REQUIREMENT →
Give the number of lines below that hold "with", and only that.

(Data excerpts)
#####

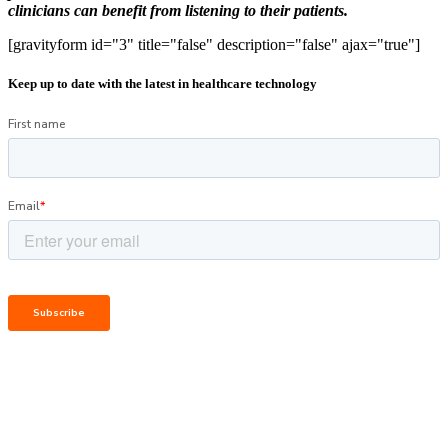
clinicians can benefit from listening to their patients.
[gravityform id="3" title="false" description="false" ajax="true"]
Keep up to date with the latest in healthcare technology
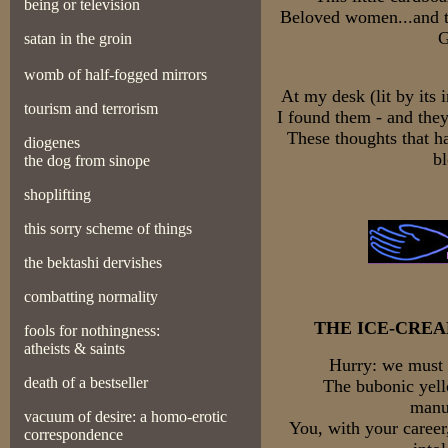
being or television
Beloved women...and t
G
satan in the groin
womb of half-fogged mirrors
At my desk (lit by its 
tourism and terrorism
I found them - and they
These thoughts that h
diogenes
bl
the dog from sinope
shoplifting
this sorry scheme of things
the bektashi dervishes
combatting normality
THE ICE-CRE
fools for nothingness:
atheists & saints
Hurry: we must 
death of a bestseller
The bubonic yell
manus
vacuum of desire: a homo-erotic
You, with your career
correspondence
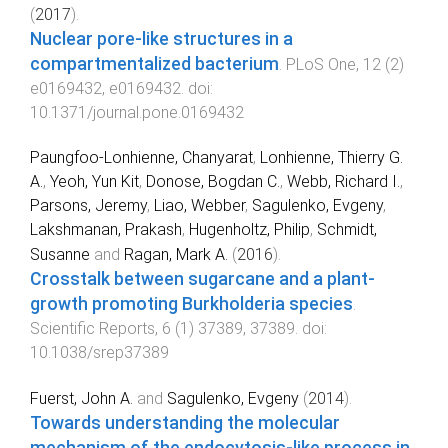
(
2017
).
Nuclear pore-like structures in a
compartmentalized bacterium
.
PLoS One
,
12
(
2
)
e0169432
,
e0169432
. doi:
10.1371/journal.pone.0169432
Paungfoo-Lonhienne, Chanyarat
,
Lonhienne, Thierry G.
A.
,
Yeoh, Yun Kit
,
Donose, Bogdan C.
,
Webb, Richard I.
,
Parsons, Jeremy
,
Liao, Webber
,
Sagulenko, Evgeny
,
Lakshmanan, Prakash
,
Hugenholtz, Philip
,
Schmidt,
Susanne
and
Ragan, Mark A.
(
2016
).
Crosstalk between sugarcane and a plant-
growth promoting Burkholderia species
.
Scientific Reports
,
6
(
1
)
37389
,
37389
. doi:
10.1038/srep37389
Fuerst, John A.
and
Sagulenko, Evgeny
(
2014
).
Towards understanding the molecular
mechanism of the endocytosis-like process in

#####

RESPONSE BELOW →
2